- Macht Schluss mit „Carpe diem“!
Robin Williams hauchte dem Lebensmotto „Carpe diem“ in dem Film „Club der toten Dichter“ neue Beliebtheit ein. Doch der morbide Zeitgeist unserer Tage deutet dieses lebensbejahende Credo als Aufruf zur jetzt- und ich-bezogenen Flucht aus der Welt. Von Matthias Heitmann
Die moderne Gesellschaft hat ein seltsames Verhältnis zur Zeit und damit auch zu sich selbst: Sie sehnt sich einerseits nach der Vergangenheit, die sie rückblickend für die bessere Zeit hält. Und dabei verdrängt sie, dass man auch früher schon der „guten alten Zeit“ nachtrauerte. Andererseits hat sie nicht besonders hohe Erwartungen an die vor uns liegende Zeit. Denn sehr viel mehr als die Bewahrung der jetzigen Situation scheint in Zukunft nicht drin zu sein.
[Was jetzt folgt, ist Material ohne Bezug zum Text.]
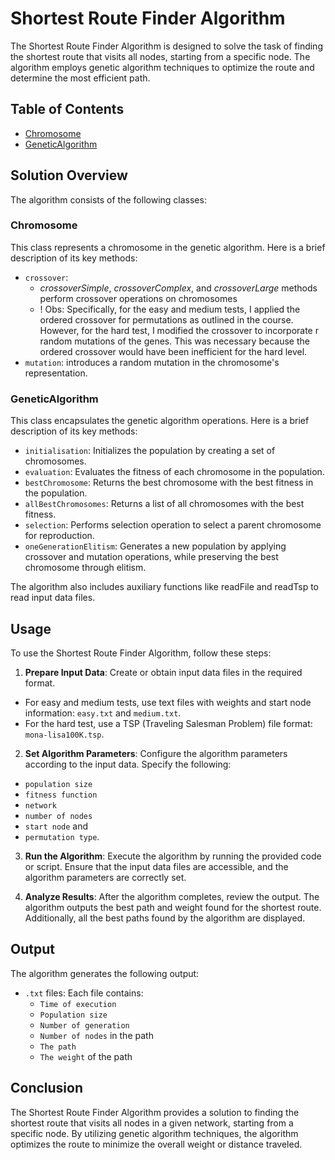 # Shortest Route Finder Algorithm

The Shortest Route Finder Algorithm is designed to solve the task of finding the shortest route that visits all nodes, starting from a specific node. The algorithm employs genetic algorithm techniques to optimize the route and determine the most efficient path.

## Table of Contents

- [Chromosome](https://github.com/MartinFabianIonut/University/blob/main/Year%202/Semester%204/Artificial%20Intelligence/Laboratory%204/TSPM/Chromosome.py)
- [GeneticAlgorithm](https://github.com/MartinFabianIonut/University/blob/main/Year%202/Semester%204/Artificial%20Intelligence/Laboratory%204/TSPM/GeneticAlgorithm.py)

## Solution Overview

The algorithm consists of the following classes:

### Chromosome

This class represents a chromosome in the genetic algorithm. Here is a brief description of its key methods:

- `crossover`:
  - _crossoverSimple_, _crossoverComplex_, and _crossoverLarge_ methods perform crossover operations on chromosomes
  - ! Obs: Specifically, for the easy and medium tests, I applied the ordered crossover for permutations as outlined in the course. However, for the hard test, I modified the crossover to incorporate r random mutations of the genes. This was necessary because the ordered crossover would have been inefficient for the hard level.
- `mutation`: introduces a random mutation in the chromosome's representation.

### GeneticAlgorithm

This class encapsulates the genetic algorithm operations. Here is a brief description of its key methods:

- `initialisation`: Initializes the population by creating a set of chromosomes.
- `evaluation`: Evaluates the fitness of each chromosome in the population.
- `bestChromosome`: Returns the best chromosome with the best fitness in the population.
- `allBestChromosomes`: Returns a list of all chromosomes with the best fitness.
- `selection`: Performs selection operation to select a parent chromosome for reproduction.
- `oneGenerationElitism`: Generates a new population by applying crossover and mutation operations, while preserving the best chromosome through elitism.

The algorithm also includes auxiliary functions like readFile and readTsp to read input data files.

## Usage

To use the Shortest Route Finder Algorithm, follow these steps:

1. **Prepare Input Data**: Create or obtain input data files in the required format.

- For easy and medium tests, use text files with weights and start node information: `easy.txt` and `medium.txt`.
- For the hard test, use a TSP (Traveling Salesman Problem) file format: `mona-lisa100K.tsp`.

2. **Set Algorithm Parameters**: Configure the algorithm parameters according to the input data. Specify the following:

- `population size`
- `fitness function`
- `network`
- `number of nodes`
- `start node` and
- `permutation type`.

3. **Run the Algorithm**: Execute the algorithm by running the provided code or script. Ensure that the input data files are accessible, and the algorithm parameters are correctly set.

4. **Analyze Results**: After the algorithm completes, review the output. The algorithm outputs the best path and weight found for the shortest route. Additionally, all the best paths found by the algorithm are displayed.

## Output

The algorithm generates the following output:

- `.txt` files: Each file contains:
  - `Time of execution`
  - `Population size`
  - `Number of generation`
  - `Number of nodes` in the path
  - `The path`
  - `The weight` of the path

## Conclusion

The Shortest Route Finder Algorithm provides a solution to finding the shortest route that visits all nodes in a given network, starting from a specific node. By utilizing genetic algorithm techniques, the algorithm optimizes the route to minimize the overall weight or distance traveled.
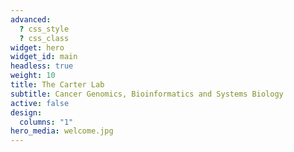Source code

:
 ```yaml
---
advanced:
  ? css_style
  ? css_class
widget: hero
widget_id: main
headless: true
weight: 10
title: The Carter Lab
subtitle: Cancer Genomics, Bioinformatics and Systems Biology
active: false
design:
  columns: "1"
hero_media: welcome.jpg
---
```


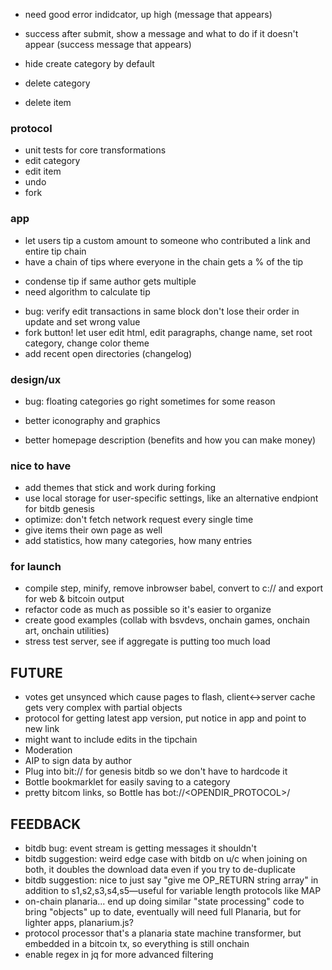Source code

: * need good error indidcator, up high (message that appears)
* success after submit, show a message and what to do if it doesn't appear (success message that appears)
* hide create category by default

* delete category
* delete item

### protocol
* unit tests for core transformations
* edit category
* edit item
* undo
* fork

### app
* let users tip a custom amount to someone who contributed a link and entire tip chain
* have a chain of tips where everyone in the chain gets a % of the tip
 - condense tip if same author gets multiple
 - need algorithm to calculate tip
* bug: verify edit transactions in same block don't lose their order in update and set wrong value
* fork button! let user edit html, edit paragraphs, change name, set root category, change color theme
* add recent open directories (changelog)

### design/ux
* bug: floating categories go right sometimes for some reason

* better iconography and graphics
* better homepage description (benefits and how you can make money)

### nice to have
* add themes that stick and work during forking
* use local storage for user-specific settings, like an alternative endpiont for bitdb genesis
* optimize: don't fetch network request every single time
* give items their own page as well
* add statistics, how many categories, how many entries

### for launch
* compile step, minify, remove inbrowser babel, convert to c:// and export for web & bitcoin output
* refactor code as much as possible so it's easier to organize
* create good examples (collab with bsvdevs, onchain games, onchain art, onchain utilities)
* stress test server, see if aggregate is putting too much load

## FUTURE
* votes get unsynced which cause pages to flash, client<->server cache gets very complex with partial objects
* protocol for getting latest app version, put notice in app and point to new link
* might want to include edits in the tipchain
* Moderation
* AIP to sign data by author
* Plug into bit:// for genesis bitdb so we don't have to hardcode it
* Bottle bookmarklet for easily saving to a category
* pretty bitcom links, so Bottle has bot://<OPENDIR_PROTOCOL>/<txid>

## FEEDBACK
* bitdb bug: event stream is getting messages it shouldn't
* bitdb suggestion: weird edge case with bitdb on u/c when joining on both, it doubles the download data even if you try to de-duplicate
* bitdb suggestion: nice to just say "give me OP_RETURN string array" in addition to s1,s2,s3,s4,s5—useful for variable length protocols like MAP
* on-chain planaria... end up doing similar "state processing" code to bring "objects" up to date, eventually will need full Planaria, but for lighter apps, planarium.js?
* protocol processor that's a planaria state machine transformer, but embedded in a bitcoin tx, so everything is still onchain
* enable regex in jq for more advanced filtering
Die Zeiten verschwimmen in einem Strom aus Missmut, Unzufriedenheit und Unsicherheit. Auf der Nussschale des eigenen Lebens versucht man, sich irgendwie durchzuschlagen, stößt aber doch immer wieder hart an die Ränder des Zeitenstroms oder aber verliert in der Strömung den Halt.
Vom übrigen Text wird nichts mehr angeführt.